**Passage shown**
##########
Philippines cuts rate 25 bps on balanced inflation risks10th May 2019
The Philippine central bank lowered its rate on the benchmark overnight reverse repurchase (RRP) facility by 25 basis points to 4.50 percent, saying this decision “is based on its assessment that the inflation outlook continues to be manageable, with easing price pressures owing to the decline in food prices amid improved supply conditions.”
The rate cut by Bangko Sentral Ng Pilipinas (BSP) was widely expected by investors following recent statements by its governor, the steady decline of inflation to within BSP’s target range and the slowest economic growth in four years.
The cut begins to reverse last year’s 175 point rate increase between May and November after the peso weakened to record lows in response to U.S. policy tightening, helping push up inflation to a 10-year high, with prices boosted further by new taxes and food supply bottlenecks.
But inflation has now decelerated six months in a row to 3.0 percent in April from 6.7 percent in October and BSP confirmed it expects inflation to settle within its target range of 3.0 percent, plus/minus 1 percentage point, in both 2019 and 2020 and inflation expectations had eased further.
BSP said the risks to its inflation outlook in 2019 remained broadly balanced between a prolonged El Nino episode and higher-than-expected oil prices.
For 2020, the risks continued to lead to the downside due as weaker global growth could temper a rise in commodity pries.
The Philippine economy slowed gradually during 2018 and continued to decelerate in the first quarter of this year.
##########
**Listed records**
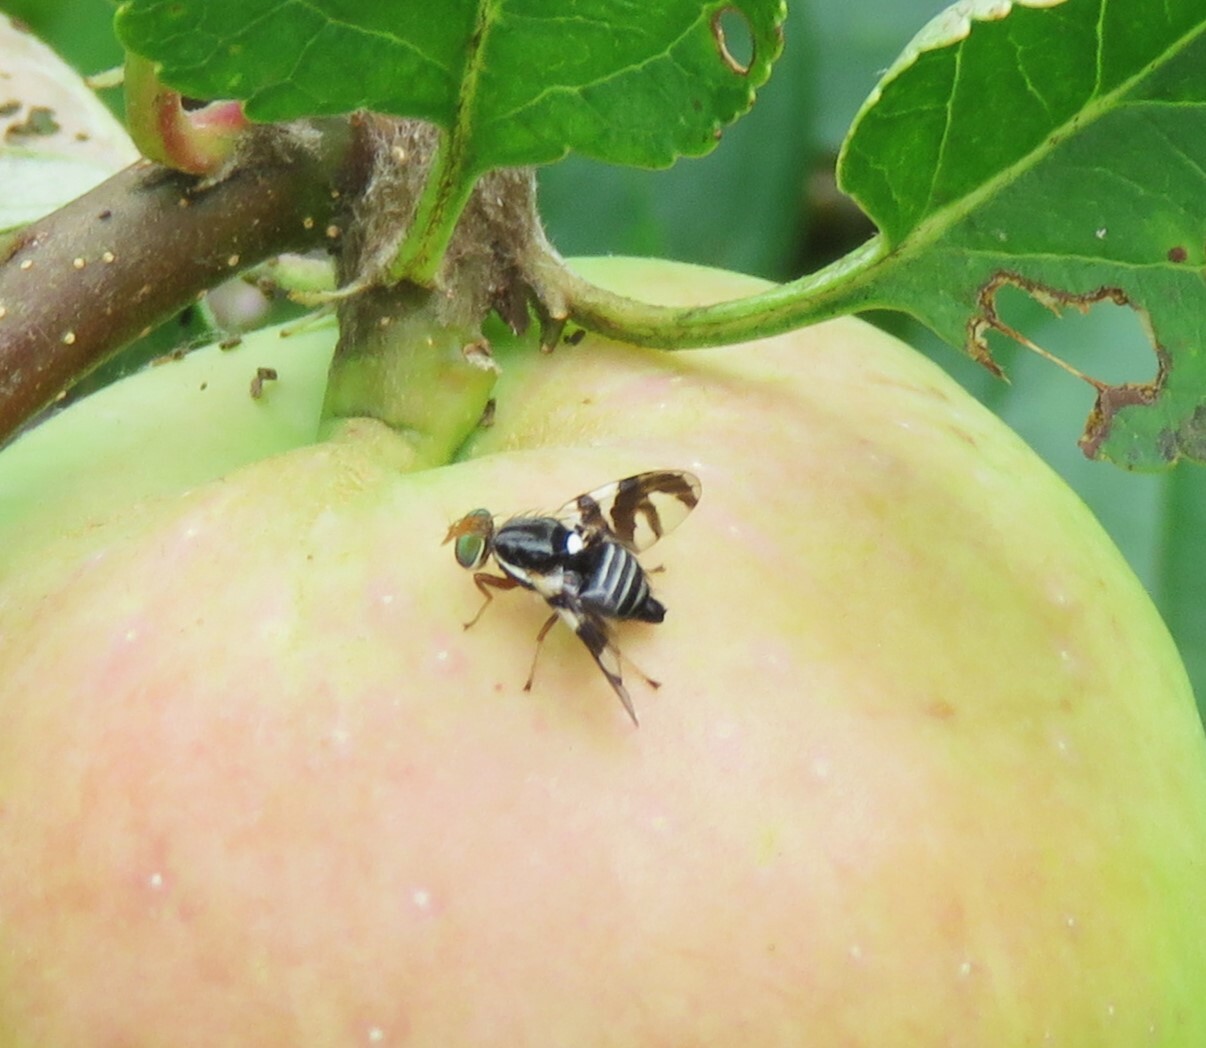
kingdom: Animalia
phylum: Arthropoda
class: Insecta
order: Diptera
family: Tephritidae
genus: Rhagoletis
##########
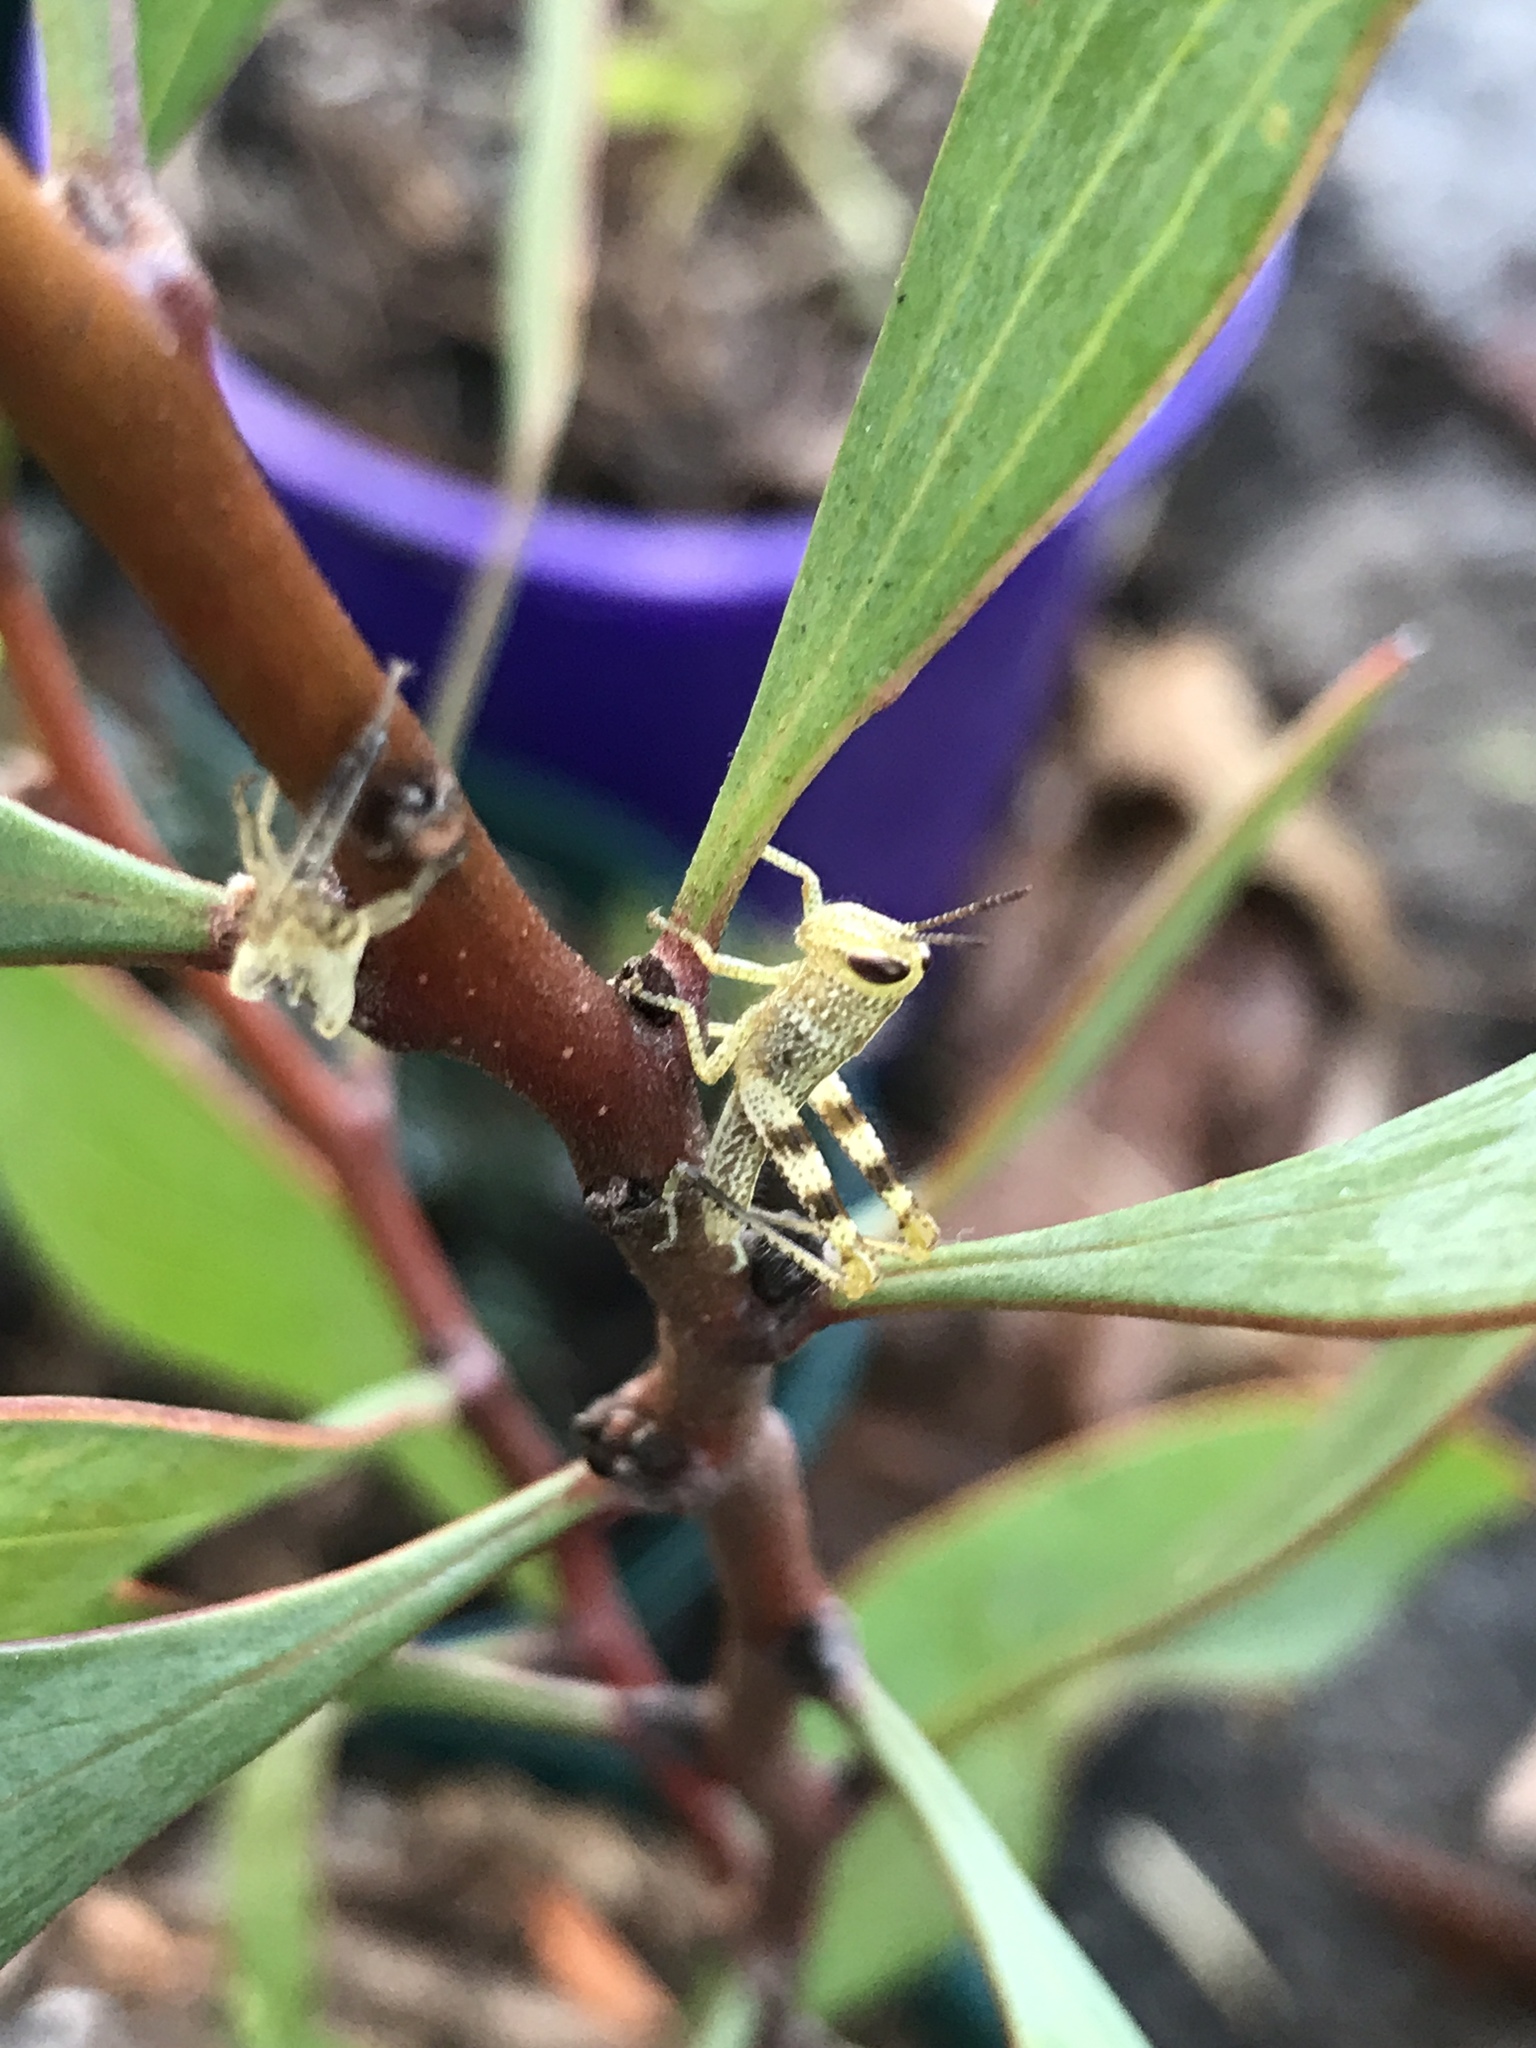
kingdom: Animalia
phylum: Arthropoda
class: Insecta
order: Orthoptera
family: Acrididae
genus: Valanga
##########
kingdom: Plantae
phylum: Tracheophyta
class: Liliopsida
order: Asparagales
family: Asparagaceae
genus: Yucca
##########
**What you will do**
A: Reproduce the section of the rate-cut article between "The rate cut" and "in four years.", inclusive.
B: Answer from the rate-cut article:
(i) To what level was the rate on the overnight reverse repurchase facility lowered?
(ii) What was the inflation rate in April?
(iii) By how many points was the rate raised between May and November of last year?

**Responses to the tasks**
A:
The rate cut by Bangko Sentral Ng Pilipinas (BSP) was widely expected by investors following recent statements by its governor, the steady decline of inflation to within BSP’s target range and the slowest economic growth in four years.

B:
(i) 4.50 percent
(ii) 3.0 percent
(iii) 175 points